Data provided section start
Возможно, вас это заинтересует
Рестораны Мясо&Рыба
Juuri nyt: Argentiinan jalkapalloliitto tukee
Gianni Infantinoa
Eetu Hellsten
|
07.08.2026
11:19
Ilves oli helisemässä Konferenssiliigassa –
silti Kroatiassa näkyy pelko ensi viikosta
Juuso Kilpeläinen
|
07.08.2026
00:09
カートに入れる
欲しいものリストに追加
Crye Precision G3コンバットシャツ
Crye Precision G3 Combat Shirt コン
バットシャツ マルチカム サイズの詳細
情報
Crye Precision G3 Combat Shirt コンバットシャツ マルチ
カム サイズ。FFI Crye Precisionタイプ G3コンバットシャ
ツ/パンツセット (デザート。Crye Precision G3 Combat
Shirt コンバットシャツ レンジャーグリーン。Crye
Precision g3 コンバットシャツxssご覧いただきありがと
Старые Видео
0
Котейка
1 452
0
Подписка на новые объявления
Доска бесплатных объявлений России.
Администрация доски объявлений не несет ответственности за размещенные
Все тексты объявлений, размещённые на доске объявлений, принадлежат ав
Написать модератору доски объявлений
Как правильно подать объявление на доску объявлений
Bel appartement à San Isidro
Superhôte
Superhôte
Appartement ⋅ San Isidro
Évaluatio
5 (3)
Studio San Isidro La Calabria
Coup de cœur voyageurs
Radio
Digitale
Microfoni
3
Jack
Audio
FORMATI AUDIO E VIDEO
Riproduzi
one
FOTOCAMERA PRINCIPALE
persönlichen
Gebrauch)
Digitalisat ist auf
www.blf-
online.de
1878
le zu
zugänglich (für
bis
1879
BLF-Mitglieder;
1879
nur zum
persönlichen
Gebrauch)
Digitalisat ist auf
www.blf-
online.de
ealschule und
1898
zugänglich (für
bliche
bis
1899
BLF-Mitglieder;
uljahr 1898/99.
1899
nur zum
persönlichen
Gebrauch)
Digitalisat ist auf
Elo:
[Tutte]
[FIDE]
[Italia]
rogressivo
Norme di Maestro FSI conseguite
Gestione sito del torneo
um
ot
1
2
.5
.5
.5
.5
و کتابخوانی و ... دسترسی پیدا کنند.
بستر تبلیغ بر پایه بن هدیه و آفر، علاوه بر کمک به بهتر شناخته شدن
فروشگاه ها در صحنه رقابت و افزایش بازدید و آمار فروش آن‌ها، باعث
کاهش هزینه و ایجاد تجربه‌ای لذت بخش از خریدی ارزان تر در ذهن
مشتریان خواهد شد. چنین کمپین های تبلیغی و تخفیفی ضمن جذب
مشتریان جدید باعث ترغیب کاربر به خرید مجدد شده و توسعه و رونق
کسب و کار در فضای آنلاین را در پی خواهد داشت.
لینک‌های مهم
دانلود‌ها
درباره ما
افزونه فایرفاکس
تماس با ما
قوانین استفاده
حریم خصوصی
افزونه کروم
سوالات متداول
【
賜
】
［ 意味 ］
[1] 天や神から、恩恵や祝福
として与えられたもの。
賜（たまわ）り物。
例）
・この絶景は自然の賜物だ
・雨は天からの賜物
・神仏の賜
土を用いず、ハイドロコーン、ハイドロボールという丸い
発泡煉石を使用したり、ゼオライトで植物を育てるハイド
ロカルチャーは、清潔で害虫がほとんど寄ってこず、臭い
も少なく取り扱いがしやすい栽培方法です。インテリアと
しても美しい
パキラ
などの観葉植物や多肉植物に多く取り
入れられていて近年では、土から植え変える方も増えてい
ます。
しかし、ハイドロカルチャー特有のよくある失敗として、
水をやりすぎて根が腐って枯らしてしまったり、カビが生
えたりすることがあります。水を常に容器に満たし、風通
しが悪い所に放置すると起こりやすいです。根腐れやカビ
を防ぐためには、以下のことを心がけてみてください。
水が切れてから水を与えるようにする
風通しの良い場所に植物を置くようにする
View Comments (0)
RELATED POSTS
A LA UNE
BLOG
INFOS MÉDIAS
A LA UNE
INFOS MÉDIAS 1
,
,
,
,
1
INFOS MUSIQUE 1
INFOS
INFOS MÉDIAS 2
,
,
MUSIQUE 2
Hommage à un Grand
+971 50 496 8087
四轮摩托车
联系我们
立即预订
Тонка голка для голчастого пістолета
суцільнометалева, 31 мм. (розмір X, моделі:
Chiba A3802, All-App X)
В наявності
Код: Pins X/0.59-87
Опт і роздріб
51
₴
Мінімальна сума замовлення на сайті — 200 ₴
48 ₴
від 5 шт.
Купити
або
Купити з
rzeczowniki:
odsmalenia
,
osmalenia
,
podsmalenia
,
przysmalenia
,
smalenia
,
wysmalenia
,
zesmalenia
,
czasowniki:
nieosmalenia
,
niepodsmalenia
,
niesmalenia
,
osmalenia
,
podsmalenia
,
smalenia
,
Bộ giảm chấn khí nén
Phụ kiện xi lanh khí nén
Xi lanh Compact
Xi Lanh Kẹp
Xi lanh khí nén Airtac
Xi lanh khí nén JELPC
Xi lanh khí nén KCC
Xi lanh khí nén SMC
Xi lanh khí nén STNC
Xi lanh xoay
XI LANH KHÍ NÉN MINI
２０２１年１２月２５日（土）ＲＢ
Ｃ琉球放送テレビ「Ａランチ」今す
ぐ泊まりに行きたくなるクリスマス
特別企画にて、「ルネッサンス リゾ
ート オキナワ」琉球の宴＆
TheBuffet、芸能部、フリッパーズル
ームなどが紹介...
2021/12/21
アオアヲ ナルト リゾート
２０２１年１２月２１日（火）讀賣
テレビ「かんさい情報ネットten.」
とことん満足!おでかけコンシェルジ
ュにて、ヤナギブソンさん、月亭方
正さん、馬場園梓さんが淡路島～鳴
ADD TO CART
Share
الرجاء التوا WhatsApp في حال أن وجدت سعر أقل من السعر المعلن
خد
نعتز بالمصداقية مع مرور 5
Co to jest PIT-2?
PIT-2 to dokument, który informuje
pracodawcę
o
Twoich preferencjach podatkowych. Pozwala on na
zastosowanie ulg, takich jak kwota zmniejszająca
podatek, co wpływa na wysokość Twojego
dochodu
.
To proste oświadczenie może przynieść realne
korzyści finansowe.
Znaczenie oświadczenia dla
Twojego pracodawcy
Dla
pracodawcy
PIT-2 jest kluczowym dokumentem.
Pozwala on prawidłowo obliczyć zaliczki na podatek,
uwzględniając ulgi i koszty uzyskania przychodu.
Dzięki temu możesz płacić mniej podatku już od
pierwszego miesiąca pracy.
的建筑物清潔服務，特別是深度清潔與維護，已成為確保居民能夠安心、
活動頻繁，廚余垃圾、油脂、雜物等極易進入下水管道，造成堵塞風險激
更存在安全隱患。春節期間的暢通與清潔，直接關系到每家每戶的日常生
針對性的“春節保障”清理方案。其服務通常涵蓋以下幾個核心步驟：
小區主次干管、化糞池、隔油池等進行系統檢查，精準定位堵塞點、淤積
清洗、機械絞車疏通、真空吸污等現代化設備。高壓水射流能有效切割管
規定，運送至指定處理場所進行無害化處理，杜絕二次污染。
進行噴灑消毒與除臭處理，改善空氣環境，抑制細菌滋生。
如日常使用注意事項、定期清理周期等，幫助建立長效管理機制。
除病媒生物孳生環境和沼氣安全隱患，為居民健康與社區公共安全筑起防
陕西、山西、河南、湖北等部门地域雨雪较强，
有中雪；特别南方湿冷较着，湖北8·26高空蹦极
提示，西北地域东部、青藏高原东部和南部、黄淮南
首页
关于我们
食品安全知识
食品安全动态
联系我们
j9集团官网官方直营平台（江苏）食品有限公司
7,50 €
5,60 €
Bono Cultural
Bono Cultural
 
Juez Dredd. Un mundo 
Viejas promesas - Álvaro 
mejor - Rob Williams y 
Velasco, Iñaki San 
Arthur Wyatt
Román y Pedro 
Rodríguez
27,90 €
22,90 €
Data provided section end
### [The task]
Filter the records above and copy every line that contains the word "MÉDIAS".

### [Answer to the exercise]
INFOS MÉDIAS
INFOS MÉDIAS 1
INFOS MÉDIAS 2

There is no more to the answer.